Alleged gang leader arraigned in Camden slaying

Kuasheim "Presto" Powell in Superior Court, where  he was held on $1 million bail on the Camden murder charges.
Kuasheim “Presto” Powell [right] in Superior Court, where he was held on $1 million bail on the Camden murder charges.

Kuasheim “Presto” Powell killed a young couple in Camden during a two-day rampage in which four people died or were wounded simply because they didn’t do what Powell wanted, according to a source familiar with the investigation.

New details of the Camden slayings emerged on Tuesday after Powell, 24, was arraigned in Superior Court and held on $1 million bail on charges that he murdered Michael “Doc-Money” Hawkins, 23, and Hawkins’ girlfriend, Muriah Ashley Huff, 18, on Feb. 22.
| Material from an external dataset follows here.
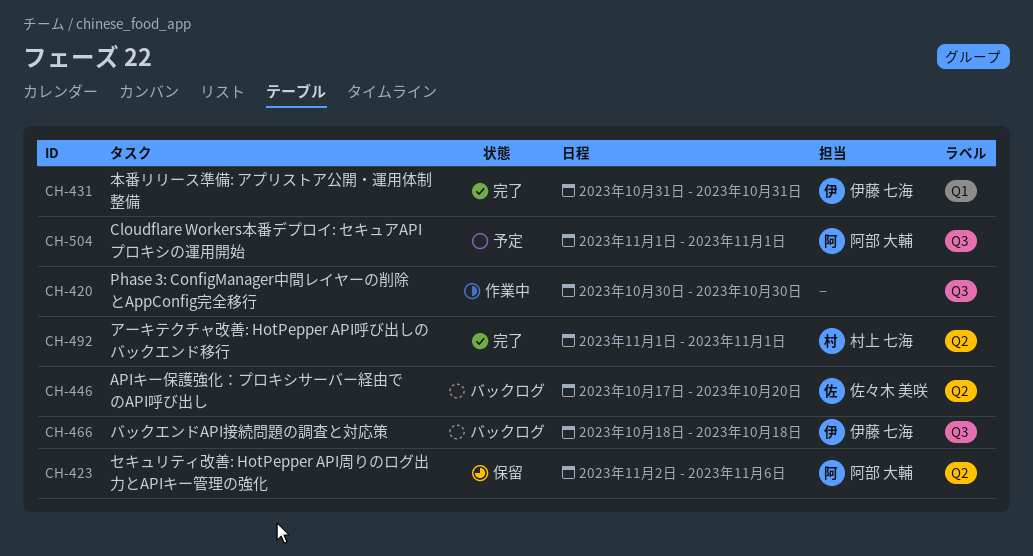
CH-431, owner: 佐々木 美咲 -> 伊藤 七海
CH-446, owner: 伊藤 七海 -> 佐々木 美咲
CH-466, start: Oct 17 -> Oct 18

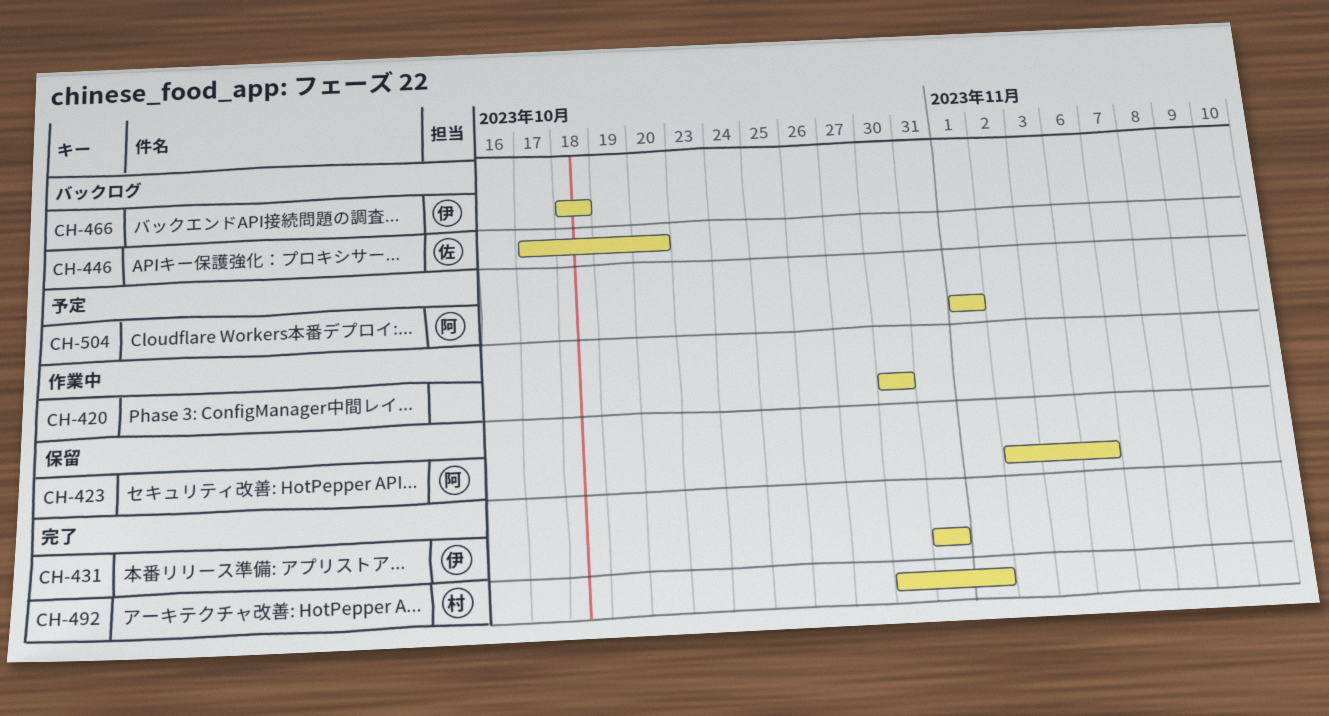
CH-492, start: Nov 1 -> Oct 30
Judge Thomas Brown set the high bail after agreeing with Camden County Assistant Prosecutor Ira Slovin that Powell was a flight risk and a danger to the community.

Powell, of Camden, was arrested in California last month and charged with killing Hawkins and Huff, both of Burlington County. In court, authorities noted that Powell also had been charged with attempted murder in Pennsauken, where he is accused of shooting two men one day before the Camden slayings.

“So they’re putting that on me, too?” a smiling, yet apparently surprised, Powell asked at the hearing. He said little else except to confirm that he had no attorney and to make a passing comment about the news photographers taking his picture.

According to sources, the lanky Powell is the leader of Camden’s Lueders Park Piru Bloods, named after the gang’s Los Angeles roots. The day before he was slain, Hawkins was with Powell and other gang members at the 36th Street River Line Station in Pennsauken, authorities said. Hawkins was accused of stealing alcohol from the home of a gang member and warned by Powell to stay out of Camden.

During the station visit, a passerby who was talking on the phone with his brother smiled and said hello to a girl among the Bloods gang members. Powell became enraged, according to a source. The passerby told his brother he was in trouble and took off his coat to fight Powell, the source said. By the time the brother got there, Powell had shot the passerby, according to police. Powell then wounded the brother, officials said.

Pennsauken Lt. Eric Davies said neither of those victims had any gang affiliation. Both men survived. “Our victims were in the wrong place at the wrong time, which makes what happened so disturbing,” Davies said. Powell is the only person charged in those shootings. The next day, Hawkins showed up at an apartment on Berkley Street in Camden where Bloods gang members lived. Huff, a cosmetology student at the Burlington County Institute of Technology, tagged along.

Powell was called to the rowhouse where he believed some of the gang were going to confront him about his leadership. He arrived in the afternoon with other gang members, authorities said. By that time, Hawkins and Huff already had been tortured for hours, authorities said.

Powell was directed to the closet where Hawkins was bound and gagged, according to the source. Gang members said they had found proof that Hawkins was a member of the rival Crips gang, the source said. “Clearly, this is a case of knowing and purposeful murder,” Slovin said in court. The slayings were “nothing short of shocking,” the prosecutor said. Witnesses told investigators that Powell beat Hawkins and shot him five or six times. He then helped beat and strangle Huff, Slovin said. Huff “begged for her life,” he said. Afterward, she was stripped and buried in a shallow grave with Hawkins.  Ten people, including four juveniles, have been charged with murder.